On March 1st 2019, GARY LUCAS performed the world premiere of his new live solo score for Erich Von Stroheim's sardonic silent 1928 masterpiece "The Wedding March" at La Cinematheque francaise in Paris.

Commissioned by the the Cinematheque, this was the second time Gary performed one of his live scores in the Henri Langlois Theatre, which was packed for his performance.

The film, written and directed by Hollywood maverick Von Stroheim and set in 1914 Vienna, concerns the romantic exploits of Prince Nikki, the scion of a once-noble family in decline. A dashing commander of a cavalry regiment and a heart-breaking rake, his tragic love affair with the virtuous Mitzi, played by a luminous Fay Wray, is delineated in delirious fashion.

The film pushes the boundaries stylistically and emotionally in typically over-the-top Von Stroheim fashion with many lavish baroque set-pieces (including a color sequence of the cavalry on parade, an immense and expensive recreation of Vienna's St. Stephen's Cathedral, and the construction of an entire apple orchard with actual apple blossoms tied to and then released from the trees to produce a cascading effect), and several black humorist touches (including a wild party in a house of ill repute patronized by both Prince Nikki and his father, and several references to a near-incestuous love affair between Nikki and his scheming mother).

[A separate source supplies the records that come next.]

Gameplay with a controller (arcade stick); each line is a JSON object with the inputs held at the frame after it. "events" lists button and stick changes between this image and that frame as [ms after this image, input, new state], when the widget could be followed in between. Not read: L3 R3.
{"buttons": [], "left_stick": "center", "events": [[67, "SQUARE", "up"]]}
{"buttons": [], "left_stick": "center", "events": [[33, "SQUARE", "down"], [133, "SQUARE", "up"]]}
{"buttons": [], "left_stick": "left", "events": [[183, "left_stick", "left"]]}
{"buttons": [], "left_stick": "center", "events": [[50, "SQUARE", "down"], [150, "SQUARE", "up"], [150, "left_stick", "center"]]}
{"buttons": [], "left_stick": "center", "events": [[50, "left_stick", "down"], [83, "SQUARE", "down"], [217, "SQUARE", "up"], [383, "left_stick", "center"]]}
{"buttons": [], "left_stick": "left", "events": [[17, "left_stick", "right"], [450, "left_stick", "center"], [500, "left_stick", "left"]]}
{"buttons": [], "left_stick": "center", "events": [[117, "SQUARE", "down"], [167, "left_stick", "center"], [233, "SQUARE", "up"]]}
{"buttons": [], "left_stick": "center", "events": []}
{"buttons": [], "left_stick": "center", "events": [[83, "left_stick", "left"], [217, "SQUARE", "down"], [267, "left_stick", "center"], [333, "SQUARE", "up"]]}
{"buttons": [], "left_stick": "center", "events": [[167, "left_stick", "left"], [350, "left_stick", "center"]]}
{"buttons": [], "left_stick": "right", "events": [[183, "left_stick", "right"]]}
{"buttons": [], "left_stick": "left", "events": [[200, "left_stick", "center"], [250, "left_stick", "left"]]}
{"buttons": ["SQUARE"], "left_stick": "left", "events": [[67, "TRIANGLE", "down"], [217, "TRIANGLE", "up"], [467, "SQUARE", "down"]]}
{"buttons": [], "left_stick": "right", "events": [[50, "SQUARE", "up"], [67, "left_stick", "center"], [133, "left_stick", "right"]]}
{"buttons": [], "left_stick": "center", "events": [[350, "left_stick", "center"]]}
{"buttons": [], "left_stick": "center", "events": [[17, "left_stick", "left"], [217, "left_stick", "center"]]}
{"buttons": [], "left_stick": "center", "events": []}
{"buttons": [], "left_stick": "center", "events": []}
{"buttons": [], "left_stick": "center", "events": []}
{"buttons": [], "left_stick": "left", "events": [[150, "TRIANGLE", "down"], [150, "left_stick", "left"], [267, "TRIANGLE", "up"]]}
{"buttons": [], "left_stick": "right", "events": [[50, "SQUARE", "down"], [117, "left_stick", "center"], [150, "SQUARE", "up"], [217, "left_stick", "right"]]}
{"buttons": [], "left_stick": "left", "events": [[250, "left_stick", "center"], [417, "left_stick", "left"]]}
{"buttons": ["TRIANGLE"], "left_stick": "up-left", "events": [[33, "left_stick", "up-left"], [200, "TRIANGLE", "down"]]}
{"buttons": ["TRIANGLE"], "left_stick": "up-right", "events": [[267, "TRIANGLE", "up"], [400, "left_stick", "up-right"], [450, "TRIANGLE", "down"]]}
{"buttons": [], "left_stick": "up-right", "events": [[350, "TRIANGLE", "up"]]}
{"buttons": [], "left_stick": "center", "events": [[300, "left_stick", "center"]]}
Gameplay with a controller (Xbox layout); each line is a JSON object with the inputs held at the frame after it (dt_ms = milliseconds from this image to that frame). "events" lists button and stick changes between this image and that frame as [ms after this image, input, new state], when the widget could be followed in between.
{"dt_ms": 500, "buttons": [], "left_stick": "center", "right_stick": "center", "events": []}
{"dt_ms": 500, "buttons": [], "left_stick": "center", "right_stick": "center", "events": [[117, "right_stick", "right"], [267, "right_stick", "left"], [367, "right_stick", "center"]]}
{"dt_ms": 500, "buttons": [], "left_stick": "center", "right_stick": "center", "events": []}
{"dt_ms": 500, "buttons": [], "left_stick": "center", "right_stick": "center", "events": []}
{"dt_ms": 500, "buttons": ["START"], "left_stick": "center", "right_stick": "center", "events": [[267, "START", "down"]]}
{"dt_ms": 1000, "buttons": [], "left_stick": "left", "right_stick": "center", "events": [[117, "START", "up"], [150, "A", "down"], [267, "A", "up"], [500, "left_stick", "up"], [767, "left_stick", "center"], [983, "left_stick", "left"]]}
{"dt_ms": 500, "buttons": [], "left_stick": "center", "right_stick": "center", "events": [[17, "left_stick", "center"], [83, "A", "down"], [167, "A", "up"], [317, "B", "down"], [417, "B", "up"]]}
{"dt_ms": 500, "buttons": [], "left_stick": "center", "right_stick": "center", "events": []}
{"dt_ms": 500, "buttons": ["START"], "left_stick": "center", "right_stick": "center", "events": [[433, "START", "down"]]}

Also starring Zasu Pitts, the film originally came in at just over 4 hours before being severely edited and split into two films, and was a failure at the box office upon release. But the film has grown in stature over the years with both critics and audiences' alike and is now regarded as one of Von Stroheim's best. Gary's score incorporates Viennese waltzes, Wagnerian leitmotivs, driving rhythms and forceful expressionist touches to breathe new life into this sardonic, hard-nosed classic from the Golden Age of Silent Film, which Von Stroheim dedicated to "True Lovers Everywhere".